Tucker Gleason

No. 4
- Position: Quarterback

Personal information
- Listed height: 6 ft 3 in (1.91 m)
- Listed weight: 245 lb (111 kg)

Career information
- High school: Henry B. Plant (Tampa, Florida)
- College: Georgia Tech (2020); Toledo (2021–2025);

Awards and highlights
- Third-team All-MAC (2025);
- Stats at ESPN

= Tucker Gleason =

American football player

Tucker Gleason is an American former football quarterback. He played college football for the Georgia Tech Yellow Jackets and the Toledo Rockets.

== Early life ==
Gleason grew up in Tampa, Florida and attended East Lake High School and transferred to Plant High School during his junior year. While at Plant, he became the second player in school history to throw for 2,000 yards and complete 1,000 rushing yards in his junior season. He was rated a three-star recruit and committed to play college football at Georgia Tech over offers from Cincinnati, Duke, Georgia, Illinois, Indiana, Kentucky, North Carolina, Pittsburgh, South Florida, Toledo, Vanderbilt, Virginia Tech, and West Virginia.

== College career ==
=== Georgia Tech ===
During the 2020 season, Gleason only played for two games and did not throw any passes. He later on entered the transfer portal. It was announced that he was transferring to Toledo.

=== Toledo ===
Gleason played three games during the 2021 season and completed five passes for 69 yards.

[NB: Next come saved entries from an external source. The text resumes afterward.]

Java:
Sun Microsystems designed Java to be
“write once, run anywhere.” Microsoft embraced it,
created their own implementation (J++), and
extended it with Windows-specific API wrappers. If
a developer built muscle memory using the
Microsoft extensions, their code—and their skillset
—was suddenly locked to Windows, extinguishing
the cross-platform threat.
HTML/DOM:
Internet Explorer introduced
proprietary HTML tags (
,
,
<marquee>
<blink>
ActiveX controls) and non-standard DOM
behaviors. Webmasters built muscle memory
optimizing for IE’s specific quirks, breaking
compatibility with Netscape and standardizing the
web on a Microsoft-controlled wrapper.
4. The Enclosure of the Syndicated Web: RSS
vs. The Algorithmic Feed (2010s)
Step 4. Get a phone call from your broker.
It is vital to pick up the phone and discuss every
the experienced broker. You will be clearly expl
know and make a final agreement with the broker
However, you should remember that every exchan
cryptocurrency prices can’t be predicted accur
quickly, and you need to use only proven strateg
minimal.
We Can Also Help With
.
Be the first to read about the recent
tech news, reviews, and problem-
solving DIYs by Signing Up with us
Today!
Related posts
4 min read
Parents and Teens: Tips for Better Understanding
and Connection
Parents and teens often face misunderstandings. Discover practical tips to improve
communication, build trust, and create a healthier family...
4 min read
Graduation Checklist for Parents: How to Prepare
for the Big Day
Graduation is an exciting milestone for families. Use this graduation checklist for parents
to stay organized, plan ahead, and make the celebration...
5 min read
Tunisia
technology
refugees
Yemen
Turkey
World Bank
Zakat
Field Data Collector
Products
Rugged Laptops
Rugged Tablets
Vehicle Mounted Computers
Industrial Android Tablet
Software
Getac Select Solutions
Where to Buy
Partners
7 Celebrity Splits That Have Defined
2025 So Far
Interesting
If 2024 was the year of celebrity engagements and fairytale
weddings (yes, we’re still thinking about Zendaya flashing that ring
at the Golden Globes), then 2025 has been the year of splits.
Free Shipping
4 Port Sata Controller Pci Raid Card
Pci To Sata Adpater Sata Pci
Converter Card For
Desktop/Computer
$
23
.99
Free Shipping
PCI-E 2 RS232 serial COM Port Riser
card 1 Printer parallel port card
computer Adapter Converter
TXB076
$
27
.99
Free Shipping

In the 2022 season, Gleason started at quarterback during the Week 9 game against Eastern Michigan and the Battle of I-75 game against Bowling Green after Dequan Finn had suffered an injury. He was named MAC West Offensive Player of the Week after completing 15 of his 27 passes and completing 238 yards and three touchdowns during the Week 9 game. He completed the 2022 season with 884 passing yards, 185 rushing yards, and eight passing touchdowns. During the 2023 season, he played in all 14 games and finished the season with completing 28 out of 55 passing attempts for 383 yards and four touchdowns. During the 2024 season, he played in and started 12 games including the 2024 GameAbove Sports Bowl, finishing the season with completing 233 out of 385 passing attempts for 2,808 yards and 24 touchdowns along with 97 rushing attempts for 364 yards and seven touchdowns.

=== Statistics ===

Year: Team; Games; Passing; Rushing
GP: GS; Record; Cmp; Att; Pct; Yds; Y/A; TD; Int; Rtg; Att; Yds; Avg; TD
2020: Georgia Tech; 2; 0; —; Redshirted
2021: Toledo; 3; 0; —; 5; 9; 55.6; 69; 7.7; 0; 0; 120.0; 1; 4; 4.0; 0
2022: Toledo; 9; 2; 1–1; 58; 122; 47.5; 884; 7.2; 8; 3; 125.1; 42; 185; 4.4; 3
2023: Toledo; 14; 1; 0–1; 28; 55; 50.9; 383; 7.0; 4; 1; 129.8; 12; 55; 4.6; 0
2024: Toledo; 12; 12; 7–5; 233; 385; 60.5; 2,793; 7.3; 24; 8; 137.9; 97; 364; 3.8; 7
2025: Toledo; 12; 12; 8–4; 207; 320; 64.7; 2,515; 7.9; 21; 9; 146.7; 46; 144; 3.1; 4
Career: 52; 27; 16–11; 531; 891; 59.6; 6,659; 7.5; 57; 21; 138.8; 198; 752; 3.8; 14

== Personal life ==
Gleason's father, Jim, was a linebacker and kicker at the Massachusetts Institute of Technology from 1990 to 1992. His two brothers, Jared and Thad, were also college football players with Jared playing at the offensive line at Stetson in 2014 and Thad playing as a long snapper at Colorado in 2017.